Certaines clauses du Partenariat transpacifique (PTP) à l'égard du secteur laitier canadien pourraient avoir un effet plus néfaste qu'anticipé à long terme, estime un spécialiste du secteur agricole.

En plus du lait, l'accord de libre-échange permettra l'arrivée d'un plus grand nombre de produits comme le yogourt, la crème glacée ainsi que divers types de fromages, a souligné vendredi le professeur Sylvain Charlebois du Food Institute de l'Université de Guelph.

«Il n'y a pas de problème du côté des oeufs et de la volaille, a-t-il affirmé en entrevue téléphonique depuis l'Autriche. C'est dans le lait où les choses sont un peu plus mêlantes. Il y a 12 ou 13 catégories de produits.»

M. Charlebois a analysé les quelque 1000 pages du texte de l'entente diffusée la veille par certains gouvernements signataires.

Il s'est notamment demandé si les impacts à long terme d'une arrivée plus importante de ces produits laitiers sur la production canadienne avaient été suffisamment évalués.

«Pour produire un kilo de mozzarella, on a besoin de huit litres de lait, a expliqué M. Charlebois. Si on permet par exemple l'importation de 5000 tonnes métriques de mozzarella, cela veut donc dire qu'on n'a plus besoin de 40 000 litres de lait.»

Advenant la ratification du PTP, le Canada fera des concessions dans son système de la gestion de l'offre en offrant l'accès à 3,25 % de son secteur laitier, 2,3 % du marché des oeufs et 2,1 % de celui du poulet.

Les exportations de lait des 11 autres pays impliqués devraient remplacer 250 millions de litres de lait canadien. Cela s'ajoutera aux 17 700 tonnes supplémentaires de fromage qui feront leur arrivée au Canada dans le cadre de l'entente de libre-échange avec l'Union européenne.

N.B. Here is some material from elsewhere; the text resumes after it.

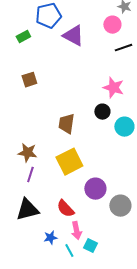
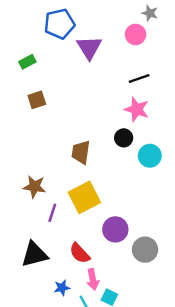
purple triangle: (73, 36) -> (89, 48), turned 30
green rectangle: (23, 37) -> (27, 62), moved
black line: (123, 48) -> (139, 78), moved
purple line: (30, 175) -> (52, 213), moved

M. Charlebois souligne qu'en ce qui a trait au PTP, ses calculs font état d'une brèche de quatre pour cent dans le secteur laitier sur cinq ans, ce qui, à son avis, est non négligeable.

«Cela peut paraître minime pour la plupart des gens, mais quand on crée une brèche dans la gestion de l'offre, on remet en question plusieurs aspects du système agricole canadien», affirme-t-il.

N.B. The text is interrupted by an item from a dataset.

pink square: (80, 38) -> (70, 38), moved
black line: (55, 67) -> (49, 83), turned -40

De plus, rien ne semble clairement indiquer que les importations de protéines de lait - utilisées par de nombreux transformateurs -seront encadrées. Cet enjeu préoccupe les producteurs laitiers depuis longtemps.

Le professeur reconnaît qu'un programme de compensation doté d'une enveloppe de 4,3 milliards sur 15 ans été évoqué en campagne électorale, mais il ajoute que le gouvernement Trudeau devra répondre à plusieurs questions sur le sujet.

«On ne sait pas à qui l'argent sera octroyé, observe M. Charlebois. Aussi, qui va gérer les programmes de compensation?»

À l'Union des producteurs agricoles (UPA) et chez les Producteurs de lait du Québec, on dit poursuivre l'étude du volumineux document de plus de 1000 pages au lendemain de sa diffusion.

Pour l'instant, les deux organisations ont dit ne pas avoir constaté de mauvaises surprises en ce qui a trait à la gestion de l'offre, ajoutant que l'étude du texte n'était pas terminée.

«Le texte est volumineux et souvent, là-dedans, le diable est dans les détails, a affirmé le porte-parole des Producteurs de lait du Québec, François Dumontier. On espère pouvoir avoir des contacts avec le gouvernement (fédéral) pour répondre à nos questions.»

Le PTP prévoit la création d'une zone de libre-échange de 12 pays, dont le Canada, les États-Unis, l'Australie et le Japon, mais pas la Chine. Elle regroupera près de 800 millions de personnes en plus de représenter 40 % de l'économie mondiale.

Saputo [[|ticker sym='T.SAP'|]], le plus important transformateur laitier au pays, a dit, jeudi, en dévoilant ses résultats du deuxième trimestre, s'attendre à ce que la ratification de l'accord puisse prendre jusqu'à deux ans. La mise en oeuvre devrait ensuite s'étaler sur cinq ans.

La nouvelle ministre du Commerce international, Chrystia Freeland, a également promis que le PTP sera soumis à la consultation des Canadiens, sur Internet, et qu'il fera l'objet d'un débat aux Communes.